## ИСХОДНЫЙ ТЕКСТ
☆ ☆ ☆ ☆ ☆ ☆ ☆

Клавирное искусство итальянских музыкантов второй поло­вины XVIII века представляет для нас значительный интерес не только благодаря своей художественной ценности, но и по­тому, что оно сыграло известную роль в формировании рус­ского раннеклассического стиля. Некоторые из этих музыкан­тов были приглашены в Петербург для постановки своих опер и пробыли в нем долгое время. Работая при дворе, они зани­мались, помимо сочинения музыки, исполнительской и педаго­гической деятельностью. У этих итальянских музыкантов учи­лись некоторые выдающиеся русские композиторы и пианисты.


Видные деятели в области клавирно-фортепианного искус­ства были среди чехов. Ввиду тяжелых условий жизни на родине они нередко уезжали в поисках работы в другие страны и там поселялись на долгие годы. Попадая в новые националь­ные условия, они все же обычно не теряли связи с родным искусством и привносили свои «чешские интонации» в музы­кальную культуру других стран.

Чешские музыканты сыграли немалую роль в развитии сонатно-симфонического мышления, в подготовке искусства классицизма (мангеймская школа симфонистов, среди которых было немало чехов). Чех Иржи (Георг) Бенда, выдаю­щийся мастер зингшпиля и мелодрамы, был также автором большого количества инструментальных сочинений, которые подготовляли творчество венских классиков.

Творчеству чешских музыкантов свойственна светлая лири­ка, мягкая и задушевная. Близкое духу чешской народной песенности, из которой оно, безусловно, и черпало в значитель­ной мере свою самобытную свежесть и поэтичность, искусство это оказало несомненное влияние на многих европейских ком­позиторов. Особенно отчетливо оно сказалось на Шуберте, что и неудивительно, так как представители чешского искусства были тесно связаны с венской культурой (многие из них даже жили в Вене). Именно в их окружении и формировалось даро­вание молодого Шуберта.

Наибольшей известностью среди чешских музыкантов того времени пользовались Франц Ксавер Душек, Леопольд Коже­лух, Ян Ладислав Дусик, Ян Воржишек, Вацлав Ян Томашек, Иосиф Гелинек. Расцвет деятельности большинства из них относится уже к XIX веку, и поэтому она не будет рассматри­ваться в данной главе. Остановимся только на двух представи­телях старшего поколения этих композиторов и пианистов — Кожелухе и Дусике, хронологически еще связанных с периодом клавирного искусства.

☆ ☆ ☆ ☆ ☆ ☆ ☆

## ДАННЫЕ ДЛЯ ОБРАБОТКИ
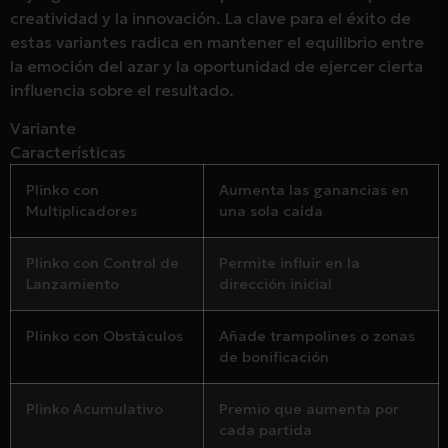
creatividad y la innovación. La clave para el éxito de
estas variantes radica en mantener el equilibrio entre
la emoción del azar y la oportunidad de ejercer cierta
influencia sobre el resultado.
Variante
Características
Plinko con
Aumenta las ganancias en
Multiplicadores
una sola caída
Plinko con Control de
Permite influir en la
Lanzamiento
dirección inicial
Plinko con Obstáculos
Añade trampolines o zonas
de bonificación
Plinko Acumulativo
Premio que aumenta por
cada partida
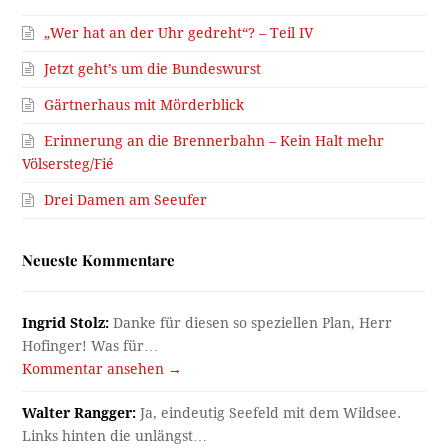
„Wer hat an der Uhr gedreht“? – Teil IV
Jetzt geht’s um die Bundeswurst
Gärtnerhaus mit Mörderblick
Erinnerung an die Brennerbahn – Kein Halt mehr
Völsersteg/Fié
Drei Damen am Seeufer
Neueste Kommentare
Ingrid Stolz:
Danke für diesen so speziellen Plan, Herr
Hofinger! Was für…
Kommentar ansehen →
Walter Rangger:
Ja, eindeutig Seefeld mit dem Wildsee.
Links hinten die unlängst…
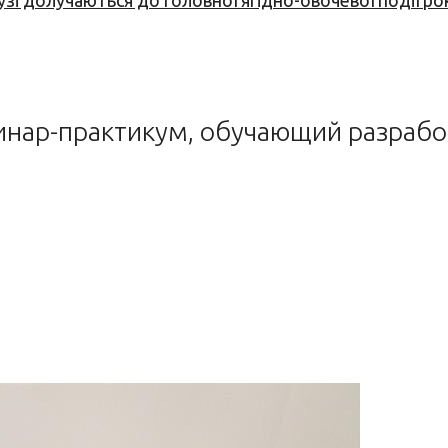
узі долучаються до головної ягідно-овочевої події ро
инар-практикум, обучающий разрабо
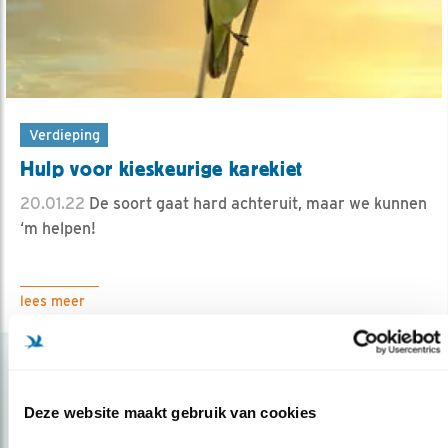
Verdieping
Hulp voor kieskeurige karekiet
20.01.22
De soort gaat hard achteruit, maar we kunnen
‘m helpen!
lees meer
Deze website maakt gebruik van cookies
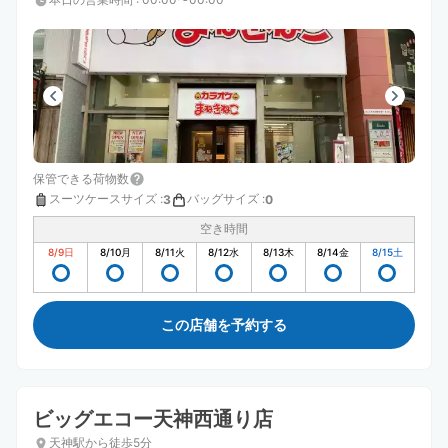
保管できる荷物数
スーツケースサイズ
:
バッグサイズ
:
3
0
空き時間
8/9
日
8/10
月
8/11
火
8/12
水
8/13
木
8/14
金
8/15
土
この店舗を予約する
ビッグエコー天神西通り店
天神駅から徒歩5分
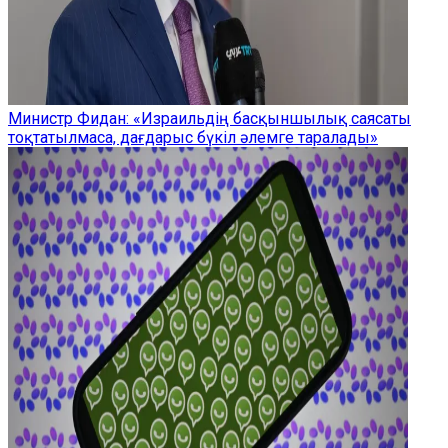
Министр Фидан: «Израильдің басқыншылық саясаты
тоқтатылмаса, дағдарыс бүкіл әлемге таралады»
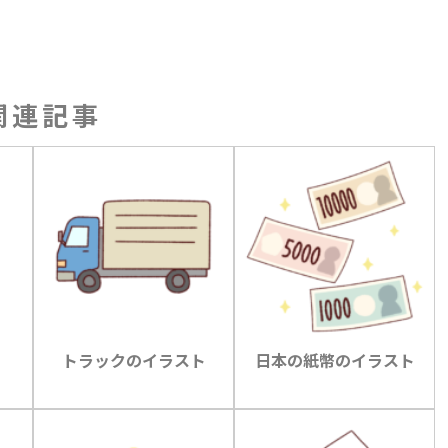
関連記事
トラックのイラスト
日本の紙幣のイラスト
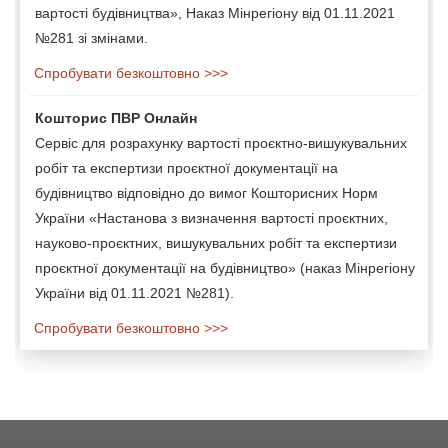
вартості будівництва», Наказ Мінрегіону від 01.11.2021
№281 зі змінами.
Спробувати безкоштовно >>>
Кошторис ПВР Онлайн
Сервіс для розрахунку вартості проєктно-вишукувальних
робіт та експертизи проєктної документації на
будівництво відповідно до вимог Кошторисних Норм
України «Настанова з визначення вартості проєктних,
науково-проєктних, вишукувальних робіт та експертизи
проєктної документації на будівництво» (наказ Мінрегіону
України від 01.11.2021 №281).
Спробувати безкоштовно >>>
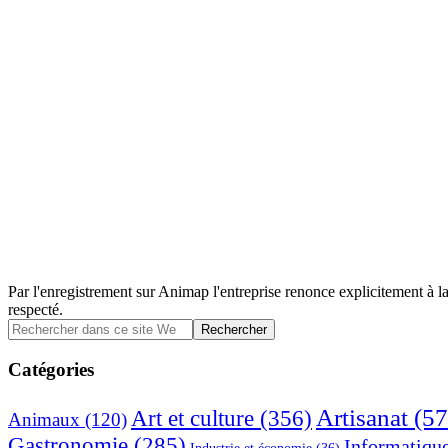
Par l'enregistrement sur Animap l'entreprise renonce explicitement à la
respecté.
Barre
Rechercher
dans
latérale
ce
Catégories
principale
site
Web
Artisanat
(57
Art et culture
(356)
Animaux
(120)
Gastronomie
(285)
Informatiqu
Industrie et économie
(36)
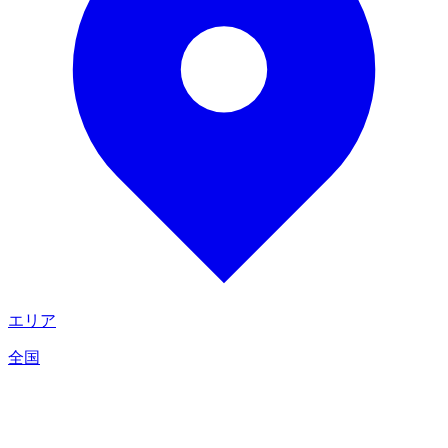
エリア
全国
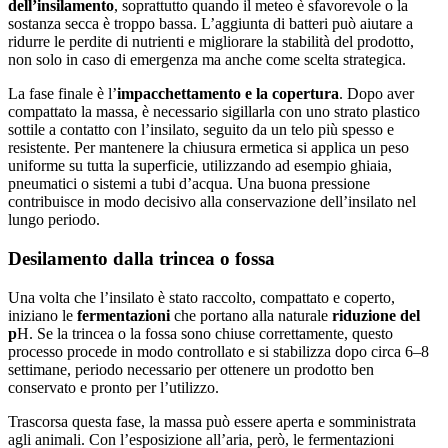
dell’insilamento
, soprattutto quando il meteo è sfavorevole o la
sostanza secca è troppo bassa. L’aggiunta di batteri può aiutare a
ridurre le perdite di nutrienti e migliorare la stabilità del prodotto,
non solo in caso di emergenza ma anche come scelta strategica.
La fase finale è l’
impacchettamento e la copertura
. Dopo aver
compattato la massa, è necessario sigillarla con uno strato plastico
sottile a contatto con l’insilato, seguito da un telo più spesso e
resistente. Per mantenere la chiusura ermetica si applica un peso
uniforme su tutta la superficie, utilizzando ad esempio ghiaia,
pneumatici o sistemi a tubi d’acqua. Una buona pressione
contribuisce in modo decisivo alla conservazione dell’insilato nel
lungo periodo.
Desilamento dalla trincea o fossa
Una volta che l’insilato è stato raccolto, compattato e coperto,
iniziano le
fermentazioni
che portano alla naturale
riduzione del
p
H. Se la trincea o la fossa sono chiuse correttamente, questo
processo procede in modo controllato e si stabilizza dopo circa 6–8
settimane, periodo necessario per ottenere un prodotto ben
conservato e pronto per l’utilizzo.
Trascorsa questa fase, la massa può essere aperta e somministrata
agli animali. Con l’esposizione all’aria, però, le fermentazioni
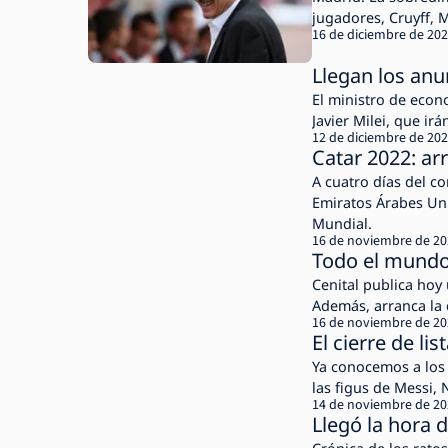
jugadores, Cruyff, M
16 de diciembre de 20
tecnología y por qu
Llegan los an
El ministro de econ
Javier Milei, que irá
12 de diciembre de 20
Catar 2022: arr
A cuatro días del c
Emiratos Árabes Un
Mundial.
16 de noviembre de 2
Todo el mundo
Cenital publica hoy 
Además, arranca la 
16 de noviembre de 2
El cierre de li
Ya conocemos a los 26
las figus de Messi, 
14 de noviembre de 2
Llegó la hora 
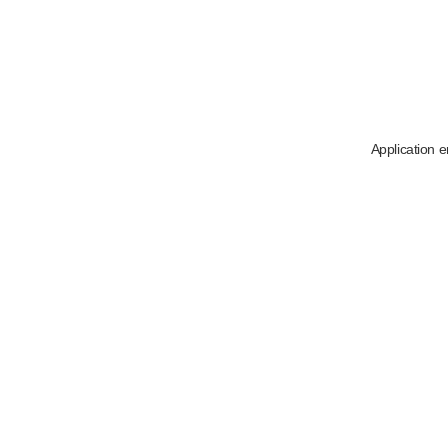
Application e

☆ ☆ ☆ ☆ ☆ ☆ ☆

## ЗАДАНИЕ 1
На каких двух композиторах старшего поколения решено остановиться в тексте о клавирном искусстве?
## ЗАДАНИЕ 2
Пожалуйста, воспроизведите строки записей от самого их начала до строки с "инар-практикум, обучающий разрабо", включая обе границы. Картинки в ответ не включайте.
Текст и записи никак не связаны друг с другом.

## ОТВЕТ К ЗАДАНИЮ 1
На Кожелухе и Дусике.

## ОТВЕТ К ЗАДАНИЮ 2
creatividad y la innovación. La clave para el éxito de
estas variantes radica en mantener el equilibrio entre
la emoción del azar y la oportunidad de ejercer cierta
influencia sobre el resultado.
Variante
Características
Plinko con
Aumenta las ganancias en
Multiplicadores
una sola caída
Plinko con Control de
Permite influir en la
Lanzamiento
dirección inicial
Plinko con Obstáculos
Añade trampolines o zonas
de bonificación
Plinko Acumulativo
Premio que aumenta por
cada partida
„Wer hat an der Uhr gedreht“? – Teil IV
Jetzt geht’s um die Bundeswurst
Gärtnerhaus mit Mörderblick
Erinnerung an die Brennerbahn – Kein Halt mehr
Völsersteg/Fié
Drei Damen am Seeufer
Neueste Kommentare
Ingrid Stolz:
Danke für diesen so speziellen Plan, Herr
Hofinger! Was für…
Kommentar ansehen →
Walter Rangger:
Ja, eindeutig Seefeld mit dem Wildsee.
Links hinten die unlängst…
узі долучаються до головної ягідно-овочевої події ро
инар-практикум, обучающий разрабо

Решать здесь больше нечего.